Muhd Noor Firdaus Ar-Rasyid participated in the men's 100 m event. Though he achieved a season's best time of 10.86 seconds in the preliminary heats, he failed to advance to main qualifying heats.

- Track events

| Athlete | Event | Preliminary |  | Heat |  | Semifinal |  | Final |  |
| Time | Rank | Time | Rank | Time | Rank | Time | Rank |
| Muhd Noor Firdaus Ar-Rasyid | Men's 100 m | 10.86 SB | 8 | Did not advance |  |  |  |  |  |

==Swimming==

As per the World Aquatics guidelines, a NOC was permitted to enter a maximum of two qualified athletes in each individual event, who have achieved the Olympic Qualifying Time. One athlete per event will be allowed to enter if they meet the Olympic Selection Time if the quota is not filled. NOCs were allowed to enter swimmers (one per gender) under a universality place even if no one achieved the standard entry times.
Brunei was awarded two universality quota places in swimming.
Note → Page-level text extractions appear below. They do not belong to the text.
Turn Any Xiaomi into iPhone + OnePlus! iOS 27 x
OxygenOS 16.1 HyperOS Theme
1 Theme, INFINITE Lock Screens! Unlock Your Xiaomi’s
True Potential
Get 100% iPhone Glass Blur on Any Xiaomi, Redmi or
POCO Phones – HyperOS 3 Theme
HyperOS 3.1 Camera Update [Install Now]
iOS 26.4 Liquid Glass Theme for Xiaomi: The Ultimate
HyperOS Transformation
The swimming events were held at the Paris La Défense Arena. In the men's 100 m backstroke event, Zeke Chan finished 45th out of the 46 competitors with a time of over one minute and failed to qualify for the next round. In the women's 50 m freestyle event, Hayley Wong endured a similar fate after she finished in 50th place amongst the 78 competitors.

| Athlete | Event | Heat |  | Semifinal |  | Final |  |
| Time | Rank | Time | Rank | Time | Rank |
| Zeke Chan | Men's 100 m backstroke | 1:00.38 | 45 | Did not advance |  |  |  |
| Hayley Wong | Women's 50 m freestyle | 28.52 | 50 | Did not advance |  |  |  |

Qualifiers for the latter rounds (Q) of all events were decided on a time only basis, therefore positions shown are overall results versus competitors in all heats.